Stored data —
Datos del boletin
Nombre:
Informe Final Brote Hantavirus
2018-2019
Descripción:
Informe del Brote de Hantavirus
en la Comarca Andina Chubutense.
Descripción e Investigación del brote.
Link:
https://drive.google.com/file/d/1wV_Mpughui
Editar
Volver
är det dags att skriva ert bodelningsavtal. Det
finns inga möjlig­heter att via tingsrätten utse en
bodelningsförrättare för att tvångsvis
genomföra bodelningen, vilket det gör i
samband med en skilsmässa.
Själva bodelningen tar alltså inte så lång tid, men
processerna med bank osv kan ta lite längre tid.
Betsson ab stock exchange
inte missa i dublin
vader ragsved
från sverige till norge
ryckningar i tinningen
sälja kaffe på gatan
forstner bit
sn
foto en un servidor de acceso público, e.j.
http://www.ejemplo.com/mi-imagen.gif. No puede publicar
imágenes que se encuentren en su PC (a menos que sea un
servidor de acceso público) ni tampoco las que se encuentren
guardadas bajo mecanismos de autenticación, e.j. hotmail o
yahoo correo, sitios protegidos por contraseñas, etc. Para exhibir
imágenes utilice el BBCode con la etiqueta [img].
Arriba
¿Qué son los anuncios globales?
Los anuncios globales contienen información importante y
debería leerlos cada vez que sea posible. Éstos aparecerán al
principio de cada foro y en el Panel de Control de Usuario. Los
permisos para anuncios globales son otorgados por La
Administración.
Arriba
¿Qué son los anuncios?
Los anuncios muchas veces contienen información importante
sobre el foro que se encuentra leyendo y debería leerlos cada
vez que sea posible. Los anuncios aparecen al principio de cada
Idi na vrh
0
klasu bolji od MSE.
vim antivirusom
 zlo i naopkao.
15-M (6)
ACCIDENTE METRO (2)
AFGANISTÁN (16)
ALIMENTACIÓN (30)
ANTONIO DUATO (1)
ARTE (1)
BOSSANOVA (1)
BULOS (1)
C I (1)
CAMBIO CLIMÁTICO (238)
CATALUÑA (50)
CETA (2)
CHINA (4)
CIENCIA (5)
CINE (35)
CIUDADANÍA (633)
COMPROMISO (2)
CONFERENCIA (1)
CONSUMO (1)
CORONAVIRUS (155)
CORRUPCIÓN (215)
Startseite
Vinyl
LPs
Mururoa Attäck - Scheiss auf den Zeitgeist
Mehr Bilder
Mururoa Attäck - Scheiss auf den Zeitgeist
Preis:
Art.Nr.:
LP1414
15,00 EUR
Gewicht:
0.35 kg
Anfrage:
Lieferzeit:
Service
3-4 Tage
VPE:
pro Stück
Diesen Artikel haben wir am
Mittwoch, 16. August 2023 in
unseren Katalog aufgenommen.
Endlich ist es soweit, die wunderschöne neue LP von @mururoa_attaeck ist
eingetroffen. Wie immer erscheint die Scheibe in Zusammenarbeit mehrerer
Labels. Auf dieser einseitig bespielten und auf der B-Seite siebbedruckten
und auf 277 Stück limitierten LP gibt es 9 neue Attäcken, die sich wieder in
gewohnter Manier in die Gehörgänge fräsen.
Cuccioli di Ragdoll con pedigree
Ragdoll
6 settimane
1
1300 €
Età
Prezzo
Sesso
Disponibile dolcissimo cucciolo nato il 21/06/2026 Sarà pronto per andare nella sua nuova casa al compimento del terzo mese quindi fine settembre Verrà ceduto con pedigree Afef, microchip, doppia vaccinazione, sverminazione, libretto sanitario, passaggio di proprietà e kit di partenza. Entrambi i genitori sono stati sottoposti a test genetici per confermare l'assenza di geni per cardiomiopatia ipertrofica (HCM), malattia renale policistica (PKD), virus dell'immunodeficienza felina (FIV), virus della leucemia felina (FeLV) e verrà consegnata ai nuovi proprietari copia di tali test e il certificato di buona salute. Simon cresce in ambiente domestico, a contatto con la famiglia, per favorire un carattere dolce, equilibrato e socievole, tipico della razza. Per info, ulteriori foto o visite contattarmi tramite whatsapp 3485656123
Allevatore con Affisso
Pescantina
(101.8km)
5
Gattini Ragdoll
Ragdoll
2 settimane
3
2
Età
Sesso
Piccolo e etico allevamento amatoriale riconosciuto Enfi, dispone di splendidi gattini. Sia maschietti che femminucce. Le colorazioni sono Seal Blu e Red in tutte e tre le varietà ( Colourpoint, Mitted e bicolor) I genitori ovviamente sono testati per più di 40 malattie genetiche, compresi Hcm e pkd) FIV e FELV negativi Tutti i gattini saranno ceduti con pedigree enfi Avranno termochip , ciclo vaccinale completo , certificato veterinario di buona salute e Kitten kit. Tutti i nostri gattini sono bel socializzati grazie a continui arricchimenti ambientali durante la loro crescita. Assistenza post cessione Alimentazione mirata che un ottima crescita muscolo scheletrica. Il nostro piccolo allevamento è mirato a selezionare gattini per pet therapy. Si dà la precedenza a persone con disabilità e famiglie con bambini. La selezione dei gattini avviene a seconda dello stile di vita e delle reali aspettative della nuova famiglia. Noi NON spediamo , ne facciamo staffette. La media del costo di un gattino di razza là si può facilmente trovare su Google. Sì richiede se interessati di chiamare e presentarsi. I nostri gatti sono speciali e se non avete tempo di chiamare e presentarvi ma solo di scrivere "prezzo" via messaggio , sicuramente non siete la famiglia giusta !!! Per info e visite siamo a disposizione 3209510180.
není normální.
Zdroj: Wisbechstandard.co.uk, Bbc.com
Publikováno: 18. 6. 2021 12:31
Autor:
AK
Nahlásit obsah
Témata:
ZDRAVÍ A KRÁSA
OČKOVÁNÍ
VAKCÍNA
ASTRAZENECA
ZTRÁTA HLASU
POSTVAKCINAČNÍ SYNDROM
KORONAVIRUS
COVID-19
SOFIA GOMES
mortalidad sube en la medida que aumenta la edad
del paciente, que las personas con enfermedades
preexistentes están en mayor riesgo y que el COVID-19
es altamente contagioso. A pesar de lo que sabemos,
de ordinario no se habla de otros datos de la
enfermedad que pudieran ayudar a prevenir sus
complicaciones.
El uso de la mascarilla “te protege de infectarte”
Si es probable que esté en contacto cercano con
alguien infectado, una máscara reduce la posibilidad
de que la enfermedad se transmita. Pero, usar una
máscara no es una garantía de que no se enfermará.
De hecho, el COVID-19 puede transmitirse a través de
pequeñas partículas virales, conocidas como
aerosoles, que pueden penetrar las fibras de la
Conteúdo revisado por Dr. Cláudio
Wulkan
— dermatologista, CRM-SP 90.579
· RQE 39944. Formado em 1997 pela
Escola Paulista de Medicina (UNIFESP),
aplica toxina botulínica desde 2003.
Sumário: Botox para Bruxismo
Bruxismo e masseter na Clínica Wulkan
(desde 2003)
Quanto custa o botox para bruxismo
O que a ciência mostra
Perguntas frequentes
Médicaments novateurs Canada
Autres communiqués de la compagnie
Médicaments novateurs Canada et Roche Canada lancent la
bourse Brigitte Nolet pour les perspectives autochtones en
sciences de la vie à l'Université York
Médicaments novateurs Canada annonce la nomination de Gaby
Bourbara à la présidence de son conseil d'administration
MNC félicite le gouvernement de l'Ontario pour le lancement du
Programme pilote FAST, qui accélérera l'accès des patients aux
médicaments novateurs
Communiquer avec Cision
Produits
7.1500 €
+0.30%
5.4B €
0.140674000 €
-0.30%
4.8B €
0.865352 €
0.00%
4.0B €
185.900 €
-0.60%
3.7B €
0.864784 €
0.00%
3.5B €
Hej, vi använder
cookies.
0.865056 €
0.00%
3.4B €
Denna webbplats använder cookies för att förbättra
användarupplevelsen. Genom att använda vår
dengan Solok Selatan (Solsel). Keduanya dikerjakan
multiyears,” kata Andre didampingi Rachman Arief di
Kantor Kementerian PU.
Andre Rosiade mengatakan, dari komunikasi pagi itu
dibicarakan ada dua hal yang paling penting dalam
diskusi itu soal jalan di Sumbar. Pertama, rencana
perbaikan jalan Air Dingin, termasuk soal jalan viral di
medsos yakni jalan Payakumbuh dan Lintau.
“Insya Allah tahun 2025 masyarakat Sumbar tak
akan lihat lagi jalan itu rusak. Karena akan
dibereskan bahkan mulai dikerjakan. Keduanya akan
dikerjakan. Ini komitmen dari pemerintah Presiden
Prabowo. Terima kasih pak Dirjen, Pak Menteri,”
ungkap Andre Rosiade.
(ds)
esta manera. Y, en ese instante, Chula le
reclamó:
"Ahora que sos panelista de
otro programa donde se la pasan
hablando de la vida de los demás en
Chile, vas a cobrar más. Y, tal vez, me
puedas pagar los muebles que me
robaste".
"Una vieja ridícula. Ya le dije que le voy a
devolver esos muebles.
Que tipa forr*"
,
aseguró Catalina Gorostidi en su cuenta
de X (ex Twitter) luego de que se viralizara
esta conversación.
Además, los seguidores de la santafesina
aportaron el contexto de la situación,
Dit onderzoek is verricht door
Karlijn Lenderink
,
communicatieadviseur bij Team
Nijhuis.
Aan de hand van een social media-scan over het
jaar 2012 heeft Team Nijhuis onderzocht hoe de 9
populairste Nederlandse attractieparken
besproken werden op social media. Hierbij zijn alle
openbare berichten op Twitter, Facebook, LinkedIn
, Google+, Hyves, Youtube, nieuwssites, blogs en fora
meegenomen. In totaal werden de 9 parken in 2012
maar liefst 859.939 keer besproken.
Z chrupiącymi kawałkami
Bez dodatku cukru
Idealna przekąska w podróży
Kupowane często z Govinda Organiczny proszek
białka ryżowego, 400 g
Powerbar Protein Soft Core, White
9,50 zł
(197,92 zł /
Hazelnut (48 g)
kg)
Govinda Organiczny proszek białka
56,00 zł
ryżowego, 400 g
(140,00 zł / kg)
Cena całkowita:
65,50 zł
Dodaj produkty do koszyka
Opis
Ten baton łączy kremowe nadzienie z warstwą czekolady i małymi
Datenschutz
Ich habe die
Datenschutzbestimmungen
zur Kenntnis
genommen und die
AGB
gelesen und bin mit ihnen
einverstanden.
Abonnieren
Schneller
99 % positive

Work to be completed — Copy out the lines above exactly, beginning at the one that contains "CONFERENCIA (1)" and ending at the one that contains "unseren Katalog aufgenommen.".

Response —
CONFERENCIA (1)
CONSUMO (1)
CORONAVIRUS (155)
CORRUPCIÓN (215)
Startseite
Vinyl
LPs
Mururoa Attäck - Scheiss auf den Zeitgeist
Mehr Bilder
Mururoa Attäck - Scheiss auf den Zeitgeist
Preis:
Art.Nr.:
LP1414
15,00 EUR
Gewicht:
0.35 kg
Anfrage:
Lieferzeit:
Service
3-4 Tage
VPE:
pro Stück
Diesen Artikel haben wir am
Mittwoch, 16. August 2023 in
unseren Katalog aufgenommen.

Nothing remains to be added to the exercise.